ATOL’s campaign will run from this week until mid- February and adverts will be seen across digital channels including YouTube, Facebook, Instagram and Spotify. Content will also run across ATOL’s own social media channels, which will encourage consumers to check for ATOL protection when organising their next overseas trip.
Notes to Editors:
- Travel companies selling air package holidays in the UK are required to hold an ATOL (which stands for Air Travel Organiser’s Licence) and the scheme also applies to some flight bookings.
- If an ATOL licensed travel company stops trading, the scheme protects their package holiday customers, making sure they don’t get stuck abroad or lose money if they are yet to travel.

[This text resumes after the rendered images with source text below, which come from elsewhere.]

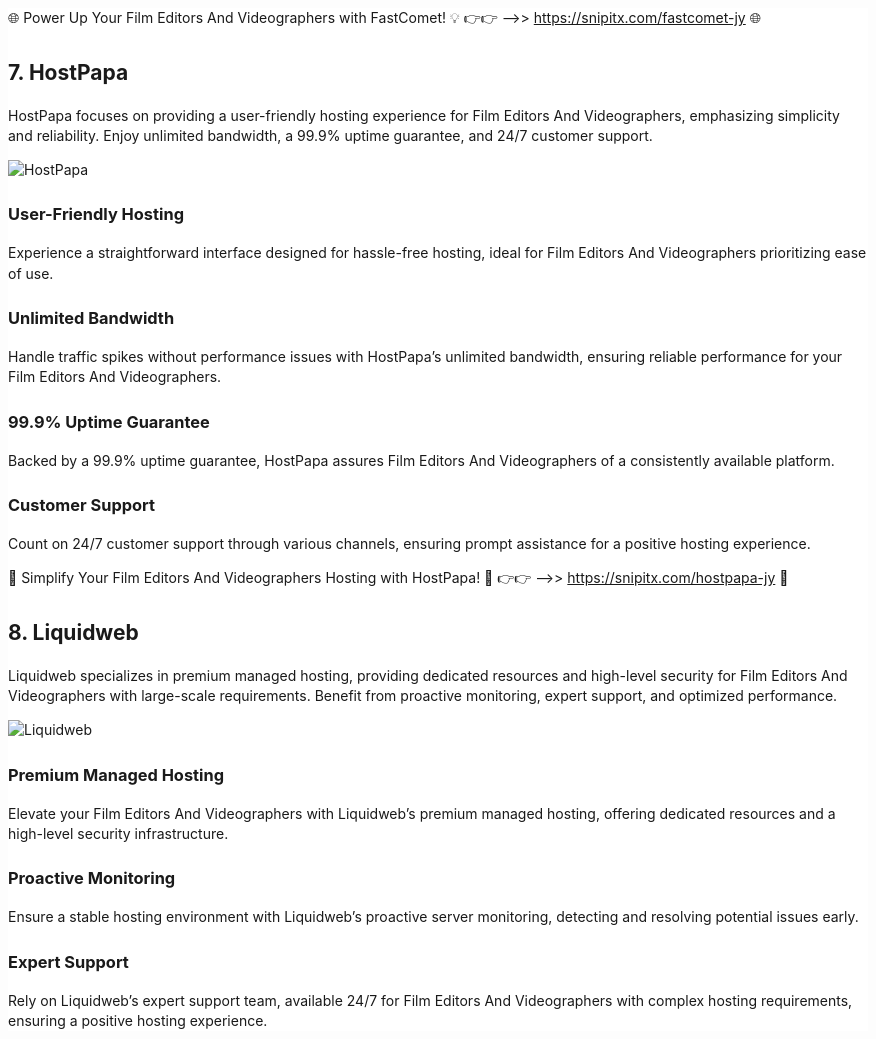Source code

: 🌐 Power Up Your Film Editors And Videographers with FastComet! 💡
👉👉 -->> https://snipitx.com/fastcomet-jy 🌐

## 7. HostPapa

HostPapa focuses on providing a user-friendly hosting experience for Film Editors And Videographers, emphasizing simplicity and reliability. Enjoy unlimited bandwidth, a 99.9% uptime guarantee, and 24/7 customer support.

![HostPapa](https://i.imgur.com/ouDTkvl.jpeg "HostPapa Hosting")

### User-Friendly Hosting
Experience a straightforward interface designed for hassle-free hosting, ideal for Film Editors And Videographers prioritizing ease of use.

### Unlimited Bandwidth
Handle traffic spikes without performance issues with HostPapa’s unlimited bandwidth, ensuring reliable performance for your Film Editors And Videographers.

### 99.9% Uptime Guarantee
Backed by a 99.9% uptime guarantee, HostPapa assures Film Editors And Videographers of a consistently available platform.

### Customer Support
Count on 24/7 customer support through various channels, ensuring prompt assistance for a positive hosting experience.

🌈 Simplify Your Film Editors And Videographers Hosting with HostPapa! 🚀
👉👉 -->> https://snipitx.com/hostpapa-jy 🚀

## 8. Liquidweb

Liquidweb specializes in premium managed hosting, providing dedicated resources and high-level security for Film Editors And Videographers with large-scale requirements. Benefit from proactive monitoring, expert support, and optimized performance.

![Liquidweb](https://i.imgur.com/4IvT9SC.jpeg "Liquidweb Hosting")

### Premium Managed Hosting
Elevate your Film Editors And Videographers with Liquidweb’s premium managed hosting, offering dedicated resources and a high-level security infrastructure.

### Proactive Monitoring
Ensure a stable hosting environment with Liquidweb’s proactive server monitoring, detecting and resolving potential issues early.

### Expert Support
Rely on Liquidweb’s expert support team, available 24/7 for Film Editors And Videographers with complex hosting requirements, ensuring a positive hosting experience.
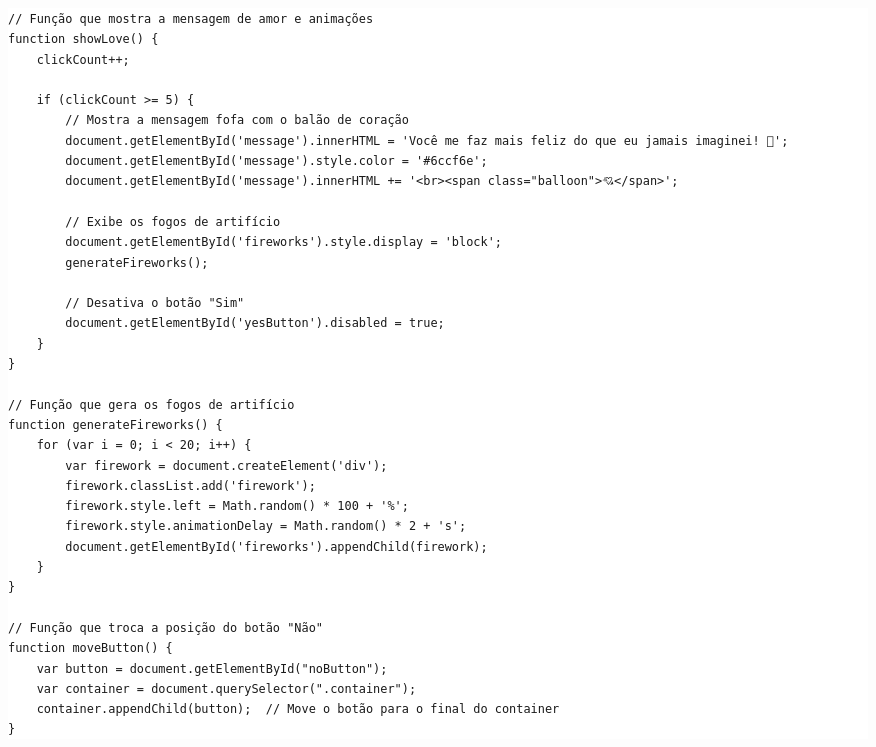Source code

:     // Função que mostra a mensagem de amor e animações
    function showLove() {
        clickCount++;

        if (clickCount >= 5) {
            // Mostra a mensagem fofa com o balão de coração
            document.getElementById('message').innerHTML = 'Você me faz mais feliz do que eu jamais imaginei! 💖';
            document.getElementById('message').style.color = '#6ccf6e';
            document.getElementById('message').innerHTML += '<br><span class="balloon">💘</span>';

            // Exibe os fogos de artifício
            document.getElementById('fireworks').style.display = 'block';
            generateFireworks();

            // Desativa o botão "Sim"
            document.getElementById('yesButton').disabled = true;
        }
    }

    // Função que gera os fogos de artifício
    function generateFireworks() {
        for (var i = 0; i < 20; i++) {
            var firework = document.createElement('div');
            firework.classList.add('firework');
            firework.style.left = Math.random() * 100 + '%';
            firework.style.animationDelay = Math.random() * 2 + 's';
            document.getElementById('fireworks').appendChild(firework);
        }
    }

    // Função que troca a posição do botão "Não"
    function moveButton() {
        var button = document.getElementById("noButton");
        var container = document.querySelector(".container");
        container.appendChild(button);  // Move o botão para o final do container
    }
</script>

</body>
</html>
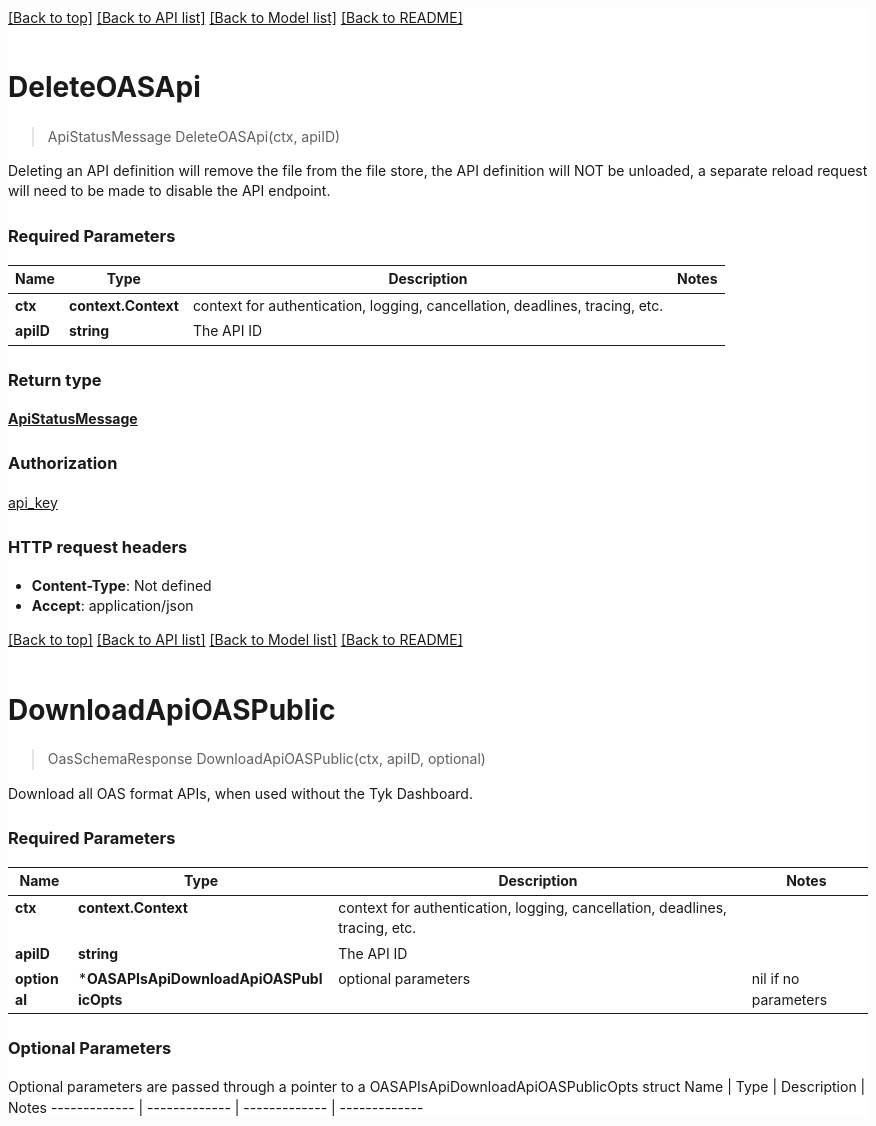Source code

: [[Back to top]](#) [[Back to API list]](../README.md#documentation-for-api-endpoints) [[Back to Model list]](../README.md#documentation-for-models) [[Back to README]](../README.md)

# **DeleteOASApi**
> ApiStatusMessage DeleteOASApi(ctx, apiID)


Deleting an API definition will remove the file from the file store, the API definition will NOT be unloaded, a separate reload request will need to be made to disable the API endpoint.

### Required Parameters

Name | Type | Description  | Notes
------------- | ------------- | ------------- | -------------
 **ctx** | **context.Context** | context for authentication, logging, cancellation, deadlines, tracing, etc.
  **apiID** | **string**| The API ID | 

### Return type

[**ApiStatusMessage**](apiStatusMessage.md)

### Authorization

[api_key](../README.md#api_key)

### HTTP request headers

 - **Content-Type**: Not defined
 - **Accept**: application/json

[[Back to top]](#) [[Back to API list]](../README.md#documentation-for-api-endpoints) [[Back to Model list]](../README.md#documentation-for-models) [[Back to README]](../README.md)

# **DownloadApiOASPublic**
> OasSchemaResponse DownloadApiOASPublic(ctx, apiID, optional)


Download all OAS format APIs, when used without the Tyk Dashboard.

### Required Parameters

Name | Type | Description  | Notes
------------- | ------------- | ------------- | -------------
 **ctx** | **context.Context** | context for authentication, logging, cancellation, deadlines, tracing, etc.
  **apiID** | **string**| The API ID | 
 **optional** | ***OASAPIsApiDownloadApiOASPublicOpts** | optional parameters | nil if no parameters

### Optional Parameters
Optional parameters are passed through a pointer to a OASAPIsApiDownloadApiOASPublicOpts struct
Name | Type | Description  | Notes
------------- | ------------- | ------------- | -------------
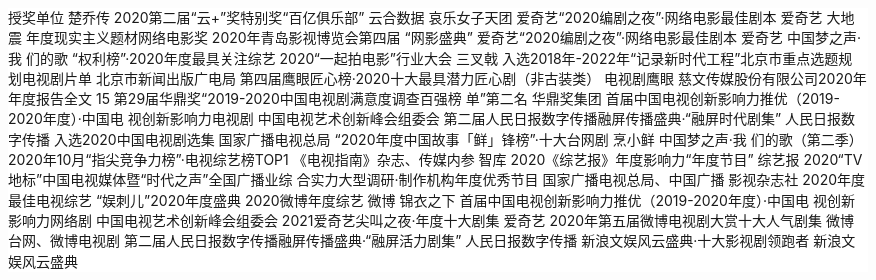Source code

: 授奖单位
楚乔传
2020第二届“云+”奖特别奖“百亿俱乐部”
云合数据
哀乐女子天团
爱奇艺“2020编剧之夜”·网络电影最佳剧本
爱奇艺
大地震
年度现实主义题材网络电影奖
2020年青岛影视博览会第四届
“网影盛典”
爱奇艺“2020编剧之夜”·网络电影最佳剧本
爱奇艺
中国梦之声·我
们的歌
“权利榜”·2020年度最具关注综艺
2020“一起拍电影”行业大会
三叉戟
入选2018年-2022年“记录新时代工程”北京市重点选题规
划电视剧片单
北京市新闻出版广电局
第四届鹰眼匠心榜·2020十大最具潜力匠心剧（非古装类）
电视剧鹰眼
慈文传媒股份有限公司2020年年度报告全文
15
第29届华鼎奖“2019-2020中国电视剧满意度调查百强榜
单”第二名
华鼎奖集团
首届中国电视创新影响力推优（2019-2020年度）·中国电
视创新影响力电视剧
中国电视艺术创新峰会组委会
第二届人民日报数字传播融屏传播盛典·“融屏时代剧集”
人民日报数字传播
入选2020中国电视剧选集
国家广播电视总局
“2020年度中国故事「鲜」锋榜”·十大台网剧
烹小鲜
中国梦之声·我
们的歌（第二季）
2020年10月“指尖竞争力榜”·电视综艺榜TOP1
《电视指南》杂志、传媒内参
智库
2020《综艺报》年度影响力“年度节目”
综艺报
2020“TV地标”中国电视媒体暨“时代之声”全国广播业综
合实力大型调研·制作机构年度优秀节目
国家广播电视总局、中国广播
影视杂志社
2020年度最佳电视综艺
“娱刺儿”2020年度盛典
2020微博年度综艺
微博
锦衣之下
首届中国电视创新影响力推优（2019-2020年度）·中国电
视创新影响力网络剧
中国电视艺术创新峰会组委会
2021爱奇艺尖叫之夜·年度十大剧集
爱奇艺
2020年第五届微博电视剧大赏十大人气剧集
微博台网、微博电视剧
第二届人民日报数字传播融屏传播盛典·“融屏活力剧集”
人民日报数字传播
新浪文娱风云盛典·十大影视剧领跑者
新浪文娱风云盛典
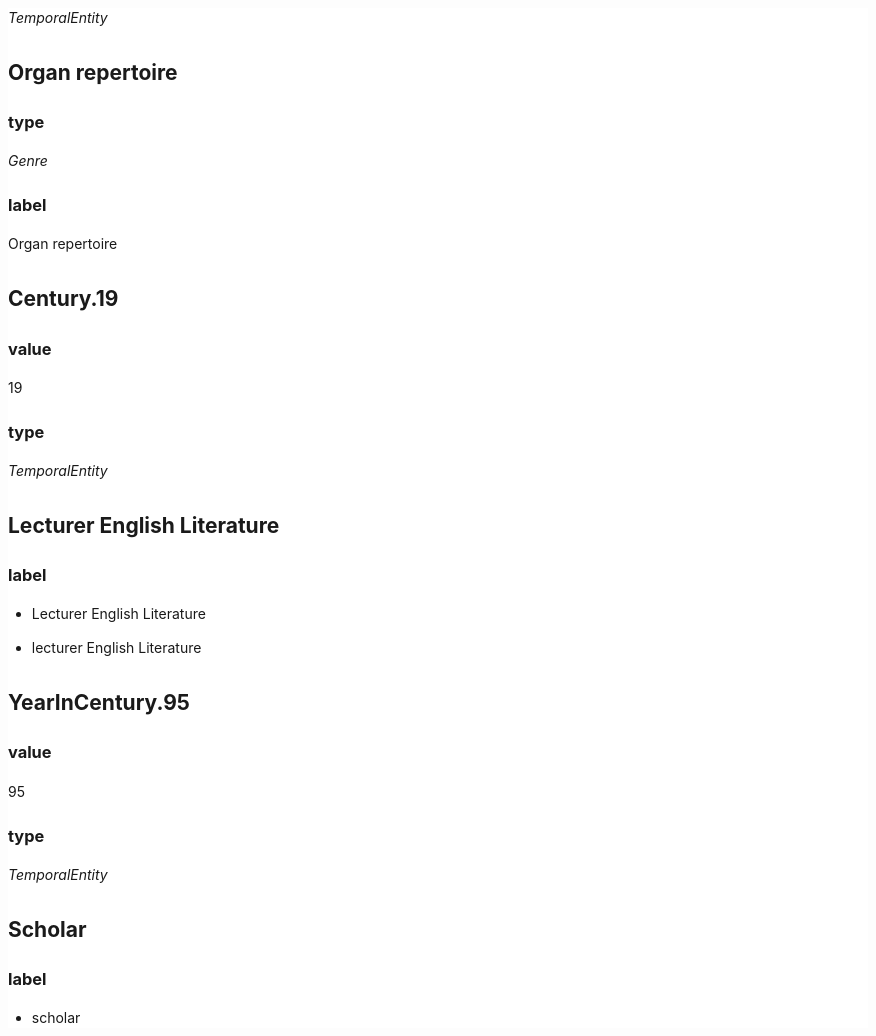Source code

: 
*TemporalEntity*

## Organ repertoire

### type


*Genre*

### label


Organ repertoire

## Century.19

### value


19

### type


*TemporalEntity*

## Lecturer English Literature

### label

 - Lecturer English Literature

 - lecturer English Literature

## YearInCentury.95

### value


95

### type


*TemporalEntity*

## Scholar

### label

 - scholar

- Some non-UK travel companies will be advertising their deals over the traditional peak sales period to UK consumers – these companies should be ATOL licensed.
- Before booking, you should always check that your travel provider is a legitimate ATOL holder and you can check this on our website atol.org
- When you book, the travel company will provide an ATOL Certificate, which tells customers what they are protected against if the travel company stops trading, and shows exactly which parts of their booking are ATOL protected.
- Savanta conducted an online survey of 2,295 UK adults between the 9th and 10th December 2023. Data was weighted to be nationally representative of all UK adults by age, gender, region and social grade.